◆ REQUIRED ACTION: Keep every word of the listing and reproduce it exactly, but set aside any image found there.
DATA PROVIDED Block Start
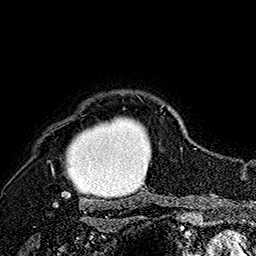
Breast MRI (dynamic contrast-enhanced), one axial slice; slice 141 of 160 in the series (ordered by position); cropped to one breast; dynamic contrast-enhanced series, time point 2 of 7 at this slice position (early post-contrast); 1.5 T; TE 2.8 ms, TR 5.4 ms; 1 mm slice thickness; 256 × 256 image matrix, field of view 180 × 180 mm. Female patient.
Structures marked on this image (semi-automatically segmented with operator editing):
- enhancing-tissue mask used for the functional tumour volume (all voxels passing the contrast-enhancement thresholds inside the analysis volume; usually the tumour): bounding box (x1, y1, x2, y2) in pixels: (51, 104, 165, 207)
DATA PROVIDED Block End
◆ WRITTEN SOLUTION:
Breast MRI (dynamic contrast-enhanced), one axial slice; slice 141 of 160 in the series (ordered by position); cropped to one breast; dynamic contrast-enhanced series, time point 2 of 7 at this slice position (early post-contrast); 1.5 T; TE 2.8 ms, TR 5.4 ms; 1 mm slice thickness; 256 × 256 image matrix, field of view 180 × 180 mm. Female patient.
Structures marked on this image (semi-automatically segmented with operator editing):
- enhancing-tissue mask used for the functional tumour volume (all voxels passing the contrast-enhancement thresholds inside the analysis volume; usually the tumour): bounding box (x1, y1, x2, y2) in pixels: (51, 104, 165, 207)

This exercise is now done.